Instructions to follow: Every record listed below should be copied exactly.

(Provided entries begins)

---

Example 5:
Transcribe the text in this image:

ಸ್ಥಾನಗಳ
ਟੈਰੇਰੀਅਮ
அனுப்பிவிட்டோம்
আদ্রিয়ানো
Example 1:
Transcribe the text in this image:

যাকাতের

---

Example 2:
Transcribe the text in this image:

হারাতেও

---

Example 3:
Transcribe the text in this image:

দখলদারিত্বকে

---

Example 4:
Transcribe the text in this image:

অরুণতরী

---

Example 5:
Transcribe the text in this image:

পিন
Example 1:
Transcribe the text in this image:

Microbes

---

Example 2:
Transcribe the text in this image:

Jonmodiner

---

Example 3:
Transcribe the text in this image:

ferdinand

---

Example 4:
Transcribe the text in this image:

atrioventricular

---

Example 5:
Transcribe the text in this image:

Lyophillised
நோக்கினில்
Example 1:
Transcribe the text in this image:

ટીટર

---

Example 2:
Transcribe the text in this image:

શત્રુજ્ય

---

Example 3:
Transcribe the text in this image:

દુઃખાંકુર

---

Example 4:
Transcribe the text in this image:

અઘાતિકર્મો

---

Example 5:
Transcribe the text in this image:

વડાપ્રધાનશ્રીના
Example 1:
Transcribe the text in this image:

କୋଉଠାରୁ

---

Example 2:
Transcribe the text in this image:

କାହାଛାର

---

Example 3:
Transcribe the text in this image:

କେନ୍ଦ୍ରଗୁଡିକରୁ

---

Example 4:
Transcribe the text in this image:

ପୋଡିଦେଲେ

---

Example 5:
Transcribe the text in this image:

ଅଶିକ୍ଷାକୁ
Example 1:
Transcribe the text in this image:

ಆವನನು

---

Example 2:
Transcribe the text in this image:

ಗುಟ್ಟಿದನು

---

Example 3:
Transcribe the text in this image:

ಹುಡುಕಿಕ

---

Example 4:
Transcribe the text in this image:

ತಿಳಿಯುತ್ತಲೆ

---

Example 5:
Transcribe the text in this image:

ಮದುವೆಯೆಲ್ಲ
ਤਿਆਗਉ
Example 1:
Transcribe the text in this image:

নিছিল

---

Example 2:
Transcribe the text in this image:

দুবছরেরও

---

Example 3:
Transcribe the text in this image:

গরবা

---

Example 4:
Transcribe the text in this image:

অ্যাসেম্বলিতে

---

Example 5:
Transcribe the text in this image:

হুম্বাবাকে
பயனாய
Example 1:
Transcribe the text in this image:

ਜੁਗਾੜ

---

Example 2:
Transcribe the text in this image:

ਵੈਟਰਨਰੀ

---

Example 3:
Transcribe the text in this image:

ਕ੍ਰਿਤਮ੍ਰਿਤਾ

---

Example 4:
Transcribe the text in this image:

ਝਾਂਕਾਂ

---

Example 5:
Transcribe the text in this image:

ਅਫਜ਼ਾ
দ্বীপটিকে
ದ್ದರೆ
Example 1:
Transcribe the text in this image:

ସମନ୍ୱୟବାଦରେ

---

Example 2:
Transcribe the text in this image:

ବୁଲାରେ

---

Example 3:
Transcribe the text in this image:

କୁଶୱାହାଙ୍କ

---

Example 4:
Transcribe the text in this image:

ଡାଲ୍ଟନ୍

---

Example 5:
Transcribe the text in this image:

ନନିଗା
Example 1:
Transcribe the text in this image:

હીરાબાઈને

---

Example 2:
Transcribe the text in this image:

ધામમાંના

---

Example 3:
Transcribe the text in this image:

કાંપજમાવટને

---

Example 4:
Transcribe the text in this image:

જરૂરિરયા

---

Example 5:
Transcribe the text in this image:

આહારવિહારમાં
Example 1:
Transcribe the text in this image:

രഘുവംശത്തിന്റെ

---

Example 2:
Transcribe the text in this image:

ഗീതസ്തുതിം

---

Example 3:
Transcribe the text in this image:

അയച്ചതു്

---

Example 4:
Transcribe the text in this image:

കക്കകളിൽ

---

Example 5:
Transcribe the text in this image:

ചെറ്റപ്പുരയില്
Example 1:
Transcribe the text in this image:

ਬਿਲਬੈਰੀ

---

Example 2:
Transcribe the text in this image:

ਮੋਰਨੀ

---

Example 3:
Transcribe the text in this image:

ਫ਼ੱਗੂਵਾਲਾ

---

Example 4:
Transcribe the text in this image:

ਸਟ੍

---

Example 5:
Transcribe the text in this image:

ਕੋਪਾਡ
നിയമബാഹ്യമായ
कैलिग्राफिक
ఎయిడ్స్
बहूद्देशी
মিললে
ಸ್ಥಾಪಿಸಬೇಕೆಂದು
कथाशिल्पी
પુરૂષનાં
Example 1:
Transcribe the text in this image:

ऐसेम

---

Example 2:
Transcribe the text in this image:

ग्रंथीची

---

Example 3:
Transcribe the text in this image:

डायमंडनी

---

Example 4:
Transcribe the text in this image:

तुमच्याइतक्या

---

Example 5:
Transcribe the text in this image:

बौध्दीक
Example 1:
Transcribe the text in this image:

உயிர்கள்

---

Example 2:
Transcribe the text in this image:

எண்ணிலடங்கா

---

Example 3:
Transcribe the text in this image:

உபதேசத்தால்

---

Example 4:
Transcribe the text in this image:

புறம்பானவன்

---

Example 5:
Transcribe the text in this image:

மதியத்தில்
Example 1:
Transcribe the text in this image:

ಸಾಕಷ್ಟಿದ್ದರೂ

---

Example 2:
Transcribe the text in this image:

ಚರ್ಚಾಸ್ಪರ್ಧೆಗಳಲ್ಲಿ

(Provided entries ends)

Exercise answer:
---

Example 5:
Transcribe the text in this image:

ಸ್ಥಾನಗಳ
ਟੈਰੇਰੀਅਮ
அனுப்பிவிட்டோம்
আদ্রিয়ানো
Example 1:
Transcribe the text in this image:

যাকাতের

---

Example 2:
Transcribe the text in this image:

হারাতেও

---

Example 3:
Transcribe the text in this image:

দখলদারিত্বকে

---

Example 4:
Transcribe the text in this image:

অরুণতরী

---

Example 5:
Transcribe the text in this image:

পিন
Example 1:
Transcribe the text in this image:

Microbes

---

Example 2:
Transcribe the text in this image:

Jonmodiner

---

Example 3:
Transcribe the text in this image:

ferdinand

---

Example 4:
Transcribe the text in this image:

atrioventricular

---

Example 5:
Transcribe the text in this image:

Lyophillised
நோக்கினில்
Example 1:
Transcribe the text in this image:

ટીટર

---

Example 2:
Transcribe the text in this image:

શત્રુજ્ય

---

Example 3:
Transcribe the text in this image:

દુઃખાંકુર

---

Example 4:
Transcribe the text in this image:

અઘાતિકર્મો

---

Example 5:
Transcribe the text in this image:

વડાપ્રધાનશ્રીના
Example 1:
Transcribe the text in this image:

କୋଉଠାରୁ

---

Example 2:
Transcribe the text in this image:

କାହାଛାର

---

Example 3:
Transcribe the text in this image:

କେନ୍ଦ୍ରଗୁଡିକରୁ

---

Example 4:
Transcribe the text in this image:

ପୋଡିଦେଲେ

---

Example 5:
Transcribe the text in this image:

ଅଶିକ୍ଷାକୁ
Example 1:
Transcribe the text in this image:

ಆವನನು

---

Example 2:
Transcribe the text in this image:

ಗುಟ್ಟಿದನು

---

Example 3:
Transcribe the text in this image:

ಹುಡುಕಿಕ

---

Example 4:
Transcribe the text in this image:

ತಿಳಿಯುತ್ತಲೆ

---

Example 5:
Transcribe the text in this image:

ಮದುವೆಯೆಲ್ಲ
ਤਿਆਗਉ
Example 1:
Transcribe the text in this image:

নিছিল

---

Example 2:
Transcribe the text in this image:

দুবছরেরও

---

Example 3:
Transcribe the text in this image:

গরবা

---

Example 4:
Transcribe the text in this image:

অ্যাসেম্বলিতে

---

Example 5:
Transcribe the text in this image:

হুম্বাবাকে
பயனாய
Example 1:
Transcribe the text in this image:

ਜੁਗਾੜ

---

Example 2:
Transcribe the text in this image:

ਵੈਟਰਨਰੀ

---

Example 3:
Transcribe the text in this image:

ਕ੍ਰਿਤਮ੍ਰਿਤਾ

---

Example 4:
Transcribe the text in this image:

ਝਾਂਕਾਂ

---

Example 5:
Transcribe the text in this image:

ਅਫਜ਼ਾ
দ্বীপটিকে
ದ್ದರೆ
Example 1:
Transcribe the text in this image:

ସମନ୍ୱୟବାଦରେ

---

Example 2:
Transcribe the text in this image:

ବୁଲାରେ

---

Example 3:
Transcribe the text in this image:

କୁଶୱାହାଙ୍କ

---

Example 4:
Transcribe the text in this image:

ଡାଲ୍ଟନ୍

---

Example 5:
Transcribe the text in this image:

ନନିଗା
Example 1:
Transcribe the text in this image:

હીરાબાઈને

---

Example 2:
Transcribe the text in this image:

ધામમાંના

---

Example 3:
Transcribe the text in this image:

કાંપજમાવટને

---

Example 4:
Transcribe the text in this image:

જરૂરિરયા

---

Example 5:
Transcribe the text in this image:

આહારવિહારમાં
Example 1:
Transcribe the text in this image:

രഘുവംശത്തിന്റെ

---

Example 2:
Transcribe the text in this image:

ഗീതസ്തുതിം

---

Example 3:
Transcribe the text in this image:

അയച്ചതു്

---

Example 4:
Transcribe the text in this image:

കക്കകളിൽ

---

Example 5:
Transcribe the text in this image:

ചെറ്റപ്പുരയില്
Example 1:
Transcribe the text in this image:

ਬਿਲਬੈਰੀ

---

Example 2:
Transcribe the text in this image:

ਮੋਰਨੀ

---

Example 3:
Transcribe the text in this image:

ਫ਼ੱਗੂਵਾਲਾ

---

Example 4:
Transcribe the text in this image:

ਸਟ੍

---

Example 5:
Transcribe the text in this image:

ਕੋਪਾਡ
നിയമബാഹ്യമായ
कैलिग्राफिक
ఎయిడ్స్
बहूद्देशी
মিললে
ಸ್ಥಾಪಿಸಬೇಕೆಂದು
कथाशिल्पी
પુરૂષનાં
Example 1:
Transcribe the text in this image:

ऐसेम

---

Example 2:
Transcribe the text in this image:

ग्रंथीची

---

Example 3:
Transcribe the text in this image:

डायमंडनी

---

Example 4:
Transcribe the text in this image:

तुमच्याइतक्या

---

Example 5:
Transcribe the text in this image:

बौध्दीक
Example 1:
Transcribe the text in this image:

உயிர்கள்

---

Example 2:
Transcribe the text in this image:

எண்ணிலடங்கா

---

Example 3:
Transcribe the text in this image:

உபதேசத்தால்

---

Example 4:
Transcribe the text in this image:

புறம்பானவன்

---

Example 5:
Transcribe the text in this image:

மதியத்தில்
Example 1:
Transcribe the text in this image:

ಸಾಕಷ್ಟಿದ್ದರೂ

---

Example 2:
Transcribe the text in this image:

ಚರ್ಚಾಸ್ಪರ್ಧೆಗಳಲ್ಲಿ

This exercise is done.